Elle a battu tous les records !

 

Les jeux paralympiques de Rio ont encore donné à voir la capacité de l’être humain à se surpasser. Cet événement suscite bien des questions pour tous ceux qui ne connaissent que de loin les situations que vivent des personnes handicapées et aident à transformer le regard porté. Tous ces athlètes ont donc battu des records, leur propre record, le record établi dans la discipline repoussant encore plus loin les limites.
Samedi, autres courses dans un supermarché ! Il y a du monde. A peine entrée, une fillette vient vers moi et me montre un prospectus. Je ne la comprends pas ; ses mots ne sont pas les miens, elle me sourit. Ses parents alors arrivent et me disent : elle est très sociable. Nous discutons un peu sur la réaction possible des personnes, car me disent-ils, tous ne réagissent pas comme vous !
Au fur et à mesure de mes pas dans les différents rayons, je vais croiser Maylis souvent. J’observe alors qu’elle cherche à entrer dans la relation avec toute personne qui est près d’elle. Ses parents sont là, puis plus loin… A chaque fois, c’est de la bonne humeur qui s’exprime, c’est un chemin vers l’autre qui se crée… Voilà, le record de Maylis,ce matin : celui d’avoir salué je ne sais combien de personnes en une heure de temps et d’avoir montré son prospectus, d’avoir semé au gré des étalages son brin de bonne humeur !

J’ai observé les personnes qu’elle a rencontrées. Pas une fois, elle n’a essuyé un refus de partager avec elle, quelques minutes.

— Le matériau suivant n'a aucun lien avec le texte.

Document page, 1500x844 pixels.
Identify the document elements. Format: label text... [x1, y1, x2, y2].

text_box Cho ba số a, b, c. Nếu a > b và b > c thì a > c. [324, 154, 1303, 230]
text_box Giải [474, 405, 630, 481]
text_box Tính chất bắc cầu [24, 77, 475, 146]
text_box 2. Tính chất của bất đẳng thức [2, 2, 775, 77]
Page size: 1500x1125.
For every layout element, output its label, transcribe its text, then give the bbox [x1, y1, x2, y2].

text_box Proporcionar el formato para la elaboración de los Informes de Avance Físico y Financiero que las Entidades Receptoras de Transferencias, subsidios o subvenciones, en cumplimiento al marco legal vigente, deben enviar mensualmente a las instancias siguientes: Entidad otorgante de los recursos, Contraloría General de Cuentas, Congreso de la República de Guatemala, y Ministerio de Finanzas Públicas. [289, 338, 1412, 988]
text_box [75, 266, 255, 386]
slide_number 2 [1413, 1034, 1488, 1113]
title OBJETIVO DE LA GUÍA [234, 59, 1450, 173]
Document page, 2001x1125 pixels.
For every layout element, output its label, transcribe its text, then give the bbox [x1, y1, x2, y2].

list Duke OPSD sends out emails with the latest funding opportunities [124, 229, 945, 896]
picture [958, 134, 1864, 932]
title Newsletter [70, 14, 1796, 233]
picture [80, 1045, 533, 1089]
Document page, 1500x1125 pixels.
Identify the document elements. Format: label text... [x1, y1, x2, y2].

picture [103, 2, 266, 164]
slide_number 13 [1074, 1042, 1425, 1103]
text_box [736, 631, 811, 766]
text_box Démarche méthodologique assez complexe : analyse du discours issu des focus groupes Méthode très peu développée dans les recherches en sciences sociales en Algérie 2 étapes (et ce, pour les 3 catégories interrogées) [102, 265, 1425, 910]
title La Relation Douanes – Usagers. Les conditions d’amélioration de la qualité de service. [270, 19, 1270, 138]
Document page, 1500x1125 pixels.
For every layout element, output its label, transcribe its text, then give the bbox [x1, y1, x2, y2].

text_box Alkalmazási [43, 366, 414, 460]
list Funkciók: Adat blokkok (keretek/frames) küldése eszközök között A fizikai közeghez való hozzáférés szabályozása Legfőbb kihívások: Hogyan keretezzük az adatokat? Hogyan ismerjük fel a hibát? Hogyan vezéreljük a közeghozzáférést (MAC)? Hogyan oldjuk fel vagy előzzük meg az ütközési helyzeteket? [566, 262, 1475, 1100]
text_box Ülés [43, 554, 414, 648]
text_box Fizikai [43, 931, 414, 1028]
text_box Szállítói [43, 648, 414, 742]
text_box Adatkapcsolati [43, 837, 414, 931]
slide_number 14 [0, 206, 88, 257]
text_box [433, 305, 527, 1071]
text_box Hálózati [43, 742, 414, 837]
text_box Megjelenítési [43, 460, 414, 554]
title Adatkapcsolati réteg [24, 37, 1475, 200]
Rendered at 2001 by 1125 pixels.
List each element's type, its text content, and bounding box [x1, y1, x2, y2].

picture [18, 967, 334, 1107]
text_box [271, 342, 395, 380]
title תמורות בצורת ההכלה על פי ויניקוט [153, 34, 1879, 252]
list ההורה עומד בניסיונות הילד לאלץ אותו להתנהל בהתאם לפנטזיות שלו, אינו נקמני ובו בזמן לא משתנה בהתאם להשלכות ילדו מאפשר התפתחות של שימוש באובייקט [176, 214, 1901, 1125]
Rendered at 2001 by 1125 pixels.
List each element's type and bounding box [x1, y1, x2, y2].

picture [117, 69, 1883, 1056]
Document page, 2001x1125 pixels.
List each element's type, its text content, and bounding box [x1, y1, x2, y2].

Ce micro événement est riche d’enseignement :

  • Les parents de Maylis ont tout de suite mis en avant sa qualité relationnelle- elle est très sociable-  Ils la laissent assez autonome dans ses déplacements pour qu’elle profite pleinement de ce moment des courses pour – vivre sa vie- en quelque sorte. Les parents connaissent bien leur enfant et nous apprennent comment agir avec leur enfant différent. Ils prennent appui sur la bonne humeur contagieuse de leur fille pour faire de ce moment une occasion de nous aider à transformer notre regard – qui n’est plus un regard de pitié, mais un regard qui se construit dans la relation si brièvement et facilement installée- Oui, elle a du talent cette demoiselle.
  • Quand nous parlons de nos élèves qui nous mettent en difficulté, pourrions-nous commencer à énoncer d’abord toutes leurs qualités, et à favoriser une sollicitation de ces dites qualités ? Mobiliser les forces encourage, permet des réussites et peut aussi favoriser le développement d’aptitudes moins bien partagées. Les collègues de l’école de Versmé à Vilnius travaillent ainsi, faisant le pari que développer les points forts permet, dans un mystère non encore élucidé, d’améliorer les points faibles. Cela nécessite de notre part un vrai changement d’angle de vue.
  • Maylis a apporté quelque chose de singulier au cours de son parcours dans le magasin ; quelque chose d’unique qui nous oblige à agir autrement, à nous ouvrir à ce qu’elle souhaite partager… Elle met du contact humain dans un lieu parfois si anonyme. Comment dans nos établissements, mettons-nous en valeur ce que nous apportent les élèves de l’Ulis, ou l’élève qui pense autrement, qui n’a pas les mêmes outils cognitifs que ses autres camarades ? Une manière de voir, un détail particulier, une question surprenante…

Les sportifs de RIO ne se considèrent pas comme des personnes handicapées car pour parvenir à ces résultats, ils ont dû être entourés de personnes qui ne les ont pas enfermés dans les limitations physiques ou autres. De ce fait, ils ont pu puiser dans des ressources insoupçonnées et déployer une rage de vivre et de vaincre exceptionnelle. Maylis va de l’avant et veut communiquer. Dans nos contextes scolaires, c’est bien l’observation et la recherche   d’une communication réelle avec tous les élèves qui permet alors de dépasser une vision restrictive, catégorielle, et  qui promeut les potentialités existantes de chacun.

Véronique Poutoux, rédactrice en chef. 6 octobre 2016.